By Kristian Schooler | LSU Student
From early morning classes and long nights of studying to a stressful work schedule and extracurricular activities, time is precious in a student's world. A fast-paced, stressful environment, however, doesn't have to mean unhealthy eating habits.
Nutrition, exercise, eating well, getting enough sleep, good self-care, stress and time management, staying hydrated, balancing school, work and social activities and maintaining healthy relationships are all key steps to living a healthy lifestyle, according to LSU Dietitian Vanessa Richard.
Eating healthy and exercising holds is important, Richard said. When bodies are nourished properly, they help prevent sickness, fatigue and brain power.
Skipping meals, she says, inhibits memory. The brain runs solely on carbohydrates, while protein helps to balance the nutrition by keeping the carbohydrates working longer.
Richard recommends eating "lean proteins," such as chicken, turkey breasts, fish fillets, eggs, reduced fat cheeses, yogurt, milk, beans, or seeds. She spotlights easy, healthy on-the-go food items, including string cheese, whole grain crackers, trail mix, a bag of cereal or self-contained fruit, such as apples, bananas and grapes.
If someone craves a burger and fries, Richard recommends "keeping it simple." Order a plain burger or limit the size by ordering the kids' size. Be mindful of the condiments. Swap out the sides and beware of beverage calories, Richard adds. Order a water bottle instead of a soft drink and switch a side of f
French fries for a side salad, a baked potato, a fruit cup or some baked chips.
"Get Your Plate in Shape" is the theme for March National Nutrition Month, sponsored by the Academy of Nutrition and Dietetics. This year the stress is on plate portions. This is especially true of proteins and carbs.

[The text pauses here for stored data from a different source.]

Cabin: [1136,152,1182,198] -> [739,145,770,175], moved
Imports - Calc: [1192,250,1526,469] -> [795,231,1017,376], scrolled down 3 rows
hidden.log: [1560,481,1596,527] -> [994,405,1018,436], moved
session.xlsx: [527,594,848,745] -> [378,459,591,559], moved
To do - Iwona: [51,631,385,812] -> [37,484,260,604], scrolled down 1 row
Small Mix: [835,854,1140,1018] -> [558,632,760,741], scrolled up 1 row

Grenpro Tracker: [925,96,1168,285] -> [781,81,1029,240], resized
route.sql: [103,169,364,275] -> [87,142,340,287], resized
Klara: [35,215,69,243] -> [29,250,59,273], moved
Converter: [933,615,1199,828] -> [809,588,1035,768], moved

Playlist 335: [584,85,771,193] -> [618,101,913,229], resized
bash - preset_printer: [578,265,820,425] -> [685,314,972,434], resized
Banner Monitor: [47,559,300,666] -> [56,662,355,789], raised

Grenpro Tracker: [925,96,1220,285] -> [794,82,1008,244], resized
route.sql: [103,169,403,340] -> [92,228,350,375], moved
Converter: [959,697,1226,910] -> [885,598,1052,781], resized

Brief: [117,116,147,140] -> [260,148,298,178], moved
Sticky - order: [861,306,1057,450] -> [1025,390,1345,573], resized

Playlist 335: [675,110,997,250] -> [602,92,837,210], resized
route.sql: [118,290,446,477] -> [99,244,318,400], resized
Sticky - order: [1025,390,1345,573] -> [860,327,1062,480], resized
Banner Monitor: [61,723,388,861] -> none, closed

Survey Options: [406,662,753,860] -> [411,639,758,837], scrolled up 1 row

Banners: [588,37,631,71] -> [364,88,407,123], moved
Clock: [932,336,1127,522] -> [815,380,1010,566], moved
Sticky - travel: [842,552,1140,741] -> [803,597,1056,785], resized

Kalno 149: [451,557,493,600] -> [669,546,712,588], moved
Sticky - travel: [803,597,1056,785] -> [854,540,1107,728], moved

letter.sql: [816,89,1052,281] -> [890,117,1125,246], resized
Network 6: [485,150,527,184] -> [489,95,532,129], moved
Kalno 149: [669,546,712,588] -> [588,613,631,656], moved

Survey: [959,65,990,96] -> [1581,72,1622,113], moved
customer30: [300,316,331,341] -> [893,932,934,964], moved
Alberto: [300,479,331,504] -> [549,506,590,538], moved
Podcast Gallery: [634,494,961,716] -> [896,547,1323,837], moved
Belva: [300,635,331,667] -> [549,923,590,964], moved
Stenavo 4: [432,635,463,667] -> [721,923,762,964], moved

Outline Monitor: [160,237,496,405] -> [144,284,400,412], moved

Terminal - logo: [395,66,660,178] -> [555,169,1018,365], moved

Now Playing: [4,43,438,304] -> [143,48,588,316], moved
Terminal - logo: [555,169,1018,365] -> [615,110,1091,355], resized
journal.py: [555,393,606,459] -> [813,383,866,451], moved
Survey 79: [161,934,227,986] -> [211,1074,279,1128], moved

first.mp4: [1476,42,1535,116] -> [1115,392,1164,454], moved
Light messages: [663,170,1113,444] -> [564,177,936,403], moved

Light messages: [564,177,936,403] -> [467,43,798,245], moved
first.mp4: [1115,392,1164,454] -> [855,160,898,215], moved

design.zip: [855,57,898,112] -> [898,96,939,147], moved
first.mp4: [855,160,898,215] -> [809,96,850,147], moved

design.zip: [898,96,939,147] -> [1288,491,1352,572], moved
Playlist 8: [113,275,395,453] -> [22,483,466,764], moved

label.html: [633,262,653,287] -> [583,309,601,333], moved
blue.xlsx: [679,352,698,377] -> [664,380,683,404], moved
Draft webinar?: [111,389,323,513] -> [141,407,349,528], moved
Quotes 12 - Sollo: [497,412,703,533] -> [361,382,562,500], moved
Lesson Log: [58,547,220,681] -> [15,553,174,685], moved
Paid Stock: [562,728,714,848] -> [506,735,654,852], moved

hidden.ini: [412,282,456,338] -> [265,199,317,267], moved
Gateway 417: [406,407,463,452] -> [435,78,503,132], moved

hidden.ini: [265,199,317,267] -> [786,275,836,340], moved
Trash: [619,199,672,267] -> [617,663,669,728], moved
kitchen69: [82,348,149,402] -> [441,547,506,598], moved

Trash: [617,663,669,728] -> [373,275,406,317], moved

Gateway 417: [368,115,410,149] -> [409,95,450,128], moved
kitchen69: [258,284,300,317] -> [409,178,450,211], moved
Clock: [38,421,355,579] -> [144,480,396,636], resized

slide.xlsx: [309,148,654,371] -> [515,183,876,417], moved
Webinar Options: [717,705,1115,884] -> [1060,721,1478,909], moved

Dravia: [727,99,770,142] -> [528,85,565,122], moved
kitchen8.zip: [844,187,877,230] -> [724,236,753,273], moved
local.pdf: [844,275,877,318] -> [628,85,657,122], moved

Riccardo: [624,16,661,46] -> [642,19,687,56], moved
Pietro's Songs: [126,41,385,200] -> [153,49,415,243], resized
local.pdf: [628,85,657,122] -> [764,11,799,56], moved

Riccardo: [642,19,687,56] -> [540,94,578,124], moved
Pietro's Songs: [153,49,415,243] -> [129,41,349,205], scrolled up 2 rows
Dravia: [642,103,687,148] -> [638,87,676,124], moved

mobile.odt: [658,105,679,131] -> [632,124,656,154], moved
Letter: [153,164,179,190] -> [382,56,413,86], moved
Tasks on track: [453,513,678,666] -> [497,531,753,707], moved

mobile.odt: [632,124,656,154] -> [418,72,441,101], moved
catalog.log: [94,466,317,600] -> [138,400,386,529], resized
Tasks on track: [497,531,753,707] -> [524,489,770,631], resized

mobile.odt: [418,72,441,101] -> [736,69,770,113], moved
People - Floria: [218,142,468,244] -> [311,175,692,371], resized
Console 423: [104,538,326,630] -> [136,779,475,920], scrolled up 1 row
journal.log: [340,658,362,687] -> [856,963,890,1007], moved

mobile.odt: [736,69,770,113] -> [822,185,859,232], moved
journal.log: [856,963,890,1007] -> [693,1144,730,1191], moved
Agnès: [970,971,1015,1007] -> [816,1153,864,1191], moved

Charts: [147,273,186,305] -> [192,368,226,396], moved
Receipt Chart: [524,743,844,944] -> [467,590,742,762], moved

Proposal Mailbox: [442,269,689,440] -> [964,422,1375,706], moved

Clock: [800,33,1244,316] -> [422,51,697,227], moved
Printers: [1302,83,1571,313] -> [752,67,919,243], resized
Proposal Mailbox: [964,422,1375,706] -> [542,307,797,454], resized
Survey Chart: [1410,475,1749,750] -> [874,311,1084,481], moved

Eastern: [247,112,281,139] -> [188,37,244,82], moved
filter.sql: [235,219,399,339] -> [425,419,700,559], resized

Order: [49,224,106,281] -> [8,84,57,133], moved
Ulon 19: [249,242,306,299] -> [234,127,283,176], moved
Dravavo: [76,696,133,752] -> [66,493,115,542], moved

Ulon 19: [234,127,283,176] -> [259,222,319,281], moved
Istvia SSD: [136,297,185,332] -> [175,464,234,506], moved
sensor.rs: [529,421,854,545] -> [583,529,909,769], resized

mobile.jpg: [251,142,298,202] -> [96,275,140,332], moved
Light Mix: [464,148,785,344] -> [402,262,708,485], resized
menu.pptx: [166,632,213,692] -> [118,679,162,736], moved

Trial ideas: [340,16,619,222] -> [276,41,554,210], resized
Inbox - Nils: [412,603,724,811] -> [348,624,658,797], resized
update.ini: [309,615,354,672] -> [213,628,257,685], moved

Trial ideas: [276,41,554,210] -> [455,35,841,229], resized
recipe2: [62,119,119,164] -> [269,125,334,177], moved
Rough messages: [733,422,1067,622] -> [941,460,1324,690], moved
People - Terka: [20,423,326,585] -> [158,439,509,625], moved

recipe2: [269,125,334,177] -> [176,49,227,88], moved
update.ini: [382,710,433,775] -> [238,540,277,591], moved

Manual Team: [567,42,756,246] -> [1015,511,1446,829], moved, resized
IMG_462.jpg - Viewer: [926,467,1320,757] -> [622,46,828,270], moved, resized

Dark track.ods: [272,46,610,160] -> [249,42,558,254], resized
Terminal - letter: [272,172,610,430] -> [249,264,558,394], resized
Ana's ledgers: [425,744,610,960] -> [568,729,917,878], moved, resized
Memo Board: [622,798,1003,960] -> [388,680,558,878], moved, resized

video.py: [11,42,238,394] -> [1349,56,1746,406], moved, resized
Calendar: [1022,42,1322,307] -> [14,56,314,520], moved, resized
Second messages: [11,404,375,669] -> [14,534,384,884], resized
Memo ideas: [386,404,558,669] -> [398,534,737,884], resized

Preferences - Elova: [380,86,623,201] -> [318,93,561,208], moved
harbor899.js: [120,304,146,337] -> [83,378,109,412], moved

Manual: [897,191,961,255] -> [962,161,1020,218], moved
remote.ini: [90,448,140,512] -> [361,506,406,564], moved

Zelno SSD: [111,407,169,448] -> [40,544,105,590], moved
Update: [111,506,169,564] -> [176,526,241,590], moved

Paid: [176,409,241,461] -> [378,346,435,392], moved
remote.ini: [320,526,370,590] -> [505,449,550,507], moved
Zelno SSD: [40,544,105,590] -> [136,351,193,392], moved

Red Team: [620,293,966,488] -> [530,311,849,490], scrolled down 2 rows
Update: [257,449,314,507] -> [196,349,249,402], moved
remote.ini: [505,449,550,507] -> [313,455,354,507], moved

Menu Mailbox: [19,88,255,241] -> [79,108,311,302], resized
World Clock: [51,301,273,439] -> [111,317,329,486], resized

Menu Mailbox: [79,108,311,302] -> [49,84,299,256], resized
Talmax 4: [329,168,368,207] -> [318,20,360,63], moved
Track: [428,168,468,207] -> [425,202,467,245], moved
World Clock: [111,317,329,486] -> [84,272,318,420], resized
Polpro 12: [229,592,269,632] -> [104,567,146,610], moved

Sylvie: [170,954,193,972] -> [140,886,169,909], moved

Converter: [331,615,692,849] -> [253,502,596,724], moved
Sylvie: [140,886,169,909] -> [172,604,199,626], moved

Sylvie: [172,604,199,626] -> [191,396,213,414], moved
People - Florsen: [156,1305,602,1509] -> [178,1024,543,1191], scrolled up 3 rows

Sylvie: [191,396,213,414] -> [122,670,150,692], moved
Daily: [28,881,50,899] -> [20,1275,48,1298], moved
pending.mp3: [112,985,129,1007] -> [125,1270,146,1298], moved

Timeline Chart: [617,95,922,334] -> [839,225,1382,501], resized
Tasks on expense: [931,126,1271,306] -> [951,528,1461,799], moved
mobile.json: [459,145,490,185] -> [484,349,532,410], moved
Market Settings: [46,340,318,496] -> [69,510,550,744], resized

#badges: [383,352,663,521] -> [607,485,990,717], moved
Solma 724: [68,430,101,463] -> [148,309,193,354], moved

. Portions work in combination with each other, Richard said, adding that what is normally missing on the plate are fruits, vegetables and dairy products.
Richard recommends getting at least three meals a day with snacks between meals. Focus on listening to the feedback your body is giving you about hunger and fullness; focus on balancing quality combinations, such as using the plate approach.
For more information on portion control, ChooseMyPlate.gov offers tips on proper meal portioning.
In celebration of Nutrition Month, LSU is hosting the 29th annual Wellness Fair on March 21, from 9 a.m. to 3 p.m. in the Royal-Cotillion Ballroom of the Student Union,
More than 50 campus and community health and wellness agencies will be present to provide all students, staff and faculty with free information and free health screenings on heart rate, blood pressure, glucose, vision, height, weight, cholesterol, body mass and HIV.